# Liquid Neuronal Networks (LNNs)

## Comparison of LNNs and traditional neural networks (NNs)

### 1. **Connectivity Patterns**
   - **Traditional NNs**: have fixed connectivity patterns defined by their weights. Once trained, the connections between neurons remain static.
   - **LNNs**: introduce dynamic connectivity. Neurons and their connections can adapt to incoming data, creating a fluid structure that changes as it processes new information.

### 2. **Activation Functions**
   - **Traditional NNs**: Non-linear activation functions are applied to the weighted sum of inputs at each neuron. These functions allows traditional NNs to model complex data relationships and solve problems like image classification or natural language processing.
   - **LNNs**: operate without non-linear activation functions, relying solely on linear transformations. This changes how the network learns and processes data, resulting in more streamlined, linear operations.

# Entries shown
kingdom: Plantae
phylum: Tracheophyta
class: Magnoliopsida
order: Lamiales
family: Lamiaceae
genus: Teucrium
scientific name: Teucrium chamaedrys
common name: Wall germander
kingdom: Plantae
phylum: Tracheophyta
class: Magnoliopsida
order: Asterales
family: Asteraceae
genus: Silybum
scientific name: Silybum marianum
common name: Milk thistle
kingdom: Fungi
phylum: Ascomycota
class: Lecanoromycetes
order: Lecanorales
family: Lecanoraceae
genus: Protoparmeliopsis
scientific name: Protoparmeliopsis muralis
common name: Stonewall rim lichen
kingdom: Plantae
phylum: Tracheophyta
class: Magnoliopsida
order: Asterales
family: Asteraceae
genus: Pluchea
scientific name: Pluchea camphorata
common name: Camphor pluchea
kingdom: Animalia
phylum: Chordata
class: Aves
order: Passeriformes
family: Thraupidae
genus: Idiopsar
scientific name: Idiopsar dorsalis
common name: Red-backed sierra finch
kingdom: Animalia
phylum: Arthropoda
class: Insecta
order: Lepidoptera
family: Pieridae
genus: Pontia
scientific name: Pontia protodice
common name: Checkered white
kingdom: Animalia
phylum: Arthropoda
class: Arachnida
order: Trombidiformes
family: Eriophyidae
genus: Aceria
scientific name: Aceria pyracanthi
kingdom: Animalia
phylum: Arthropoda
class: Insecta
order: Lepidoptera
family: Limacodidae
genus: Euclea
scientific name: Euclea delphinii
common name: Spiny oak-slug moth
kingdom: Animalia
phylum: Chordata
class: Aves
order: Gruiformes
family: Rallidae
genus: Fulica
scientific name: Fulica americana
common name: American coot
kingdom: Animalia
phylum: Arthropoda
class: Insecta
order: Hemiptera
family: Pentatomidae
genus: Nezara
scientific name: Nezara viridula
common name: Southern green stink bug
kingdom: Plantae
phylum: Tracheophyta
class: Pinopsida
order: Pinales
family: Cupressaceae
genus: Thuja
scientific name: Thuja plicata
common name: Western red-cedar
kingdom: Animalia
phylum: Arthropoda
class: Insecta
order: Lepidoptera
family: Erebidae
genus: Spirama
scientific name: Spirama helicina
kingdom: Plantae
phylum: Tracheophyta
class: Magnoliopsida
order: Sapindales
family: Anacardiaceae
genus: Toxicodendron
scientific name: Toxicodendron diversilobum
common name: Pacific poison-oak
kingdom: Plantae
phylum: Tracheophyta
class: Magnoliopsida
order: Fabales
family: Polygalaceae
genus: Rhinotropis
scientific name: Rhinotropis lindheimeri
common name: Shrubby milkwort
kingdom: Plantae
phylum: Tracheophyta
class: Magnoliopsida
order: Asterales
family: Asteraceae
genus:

# Requests
(a) Put this sentence from the page on liquid neuronal networks into Spanish: "Neurons and their connections can adapt to incoming data, creating a fluid structure that changes as it processes new information."
(b) Retype the part of the page on liquid neuronal networks between "- **LNNs**: introduce" and "streamlined, linear operations.", inclusive.

# Solutions per task
(a) Las neuronas y sus conexiones pueden adaptarse a los datos entrantes, creando una estructura fluida que cambia a medida que procesa nueva información.

(b)
- **LNNs**: introduce dynamic connectivity. Neurons and their connections can adapt to incoming data, creating a fluid structure that changes as it processes new information.

### 2. **Activation Functions**
   - **Traditional NNs**: Non-linear activation functions are applied to the weighted sum of inputs at each neuron. These functions allows traditional NNs to model complex data relationships and solve problems like image classification or natural language processing.
   - **LNNs**: operate without non-linear activation functions, relying solely on linear transformations. This changes how the network learns and processes data, resulting in more streamlined, linear operations.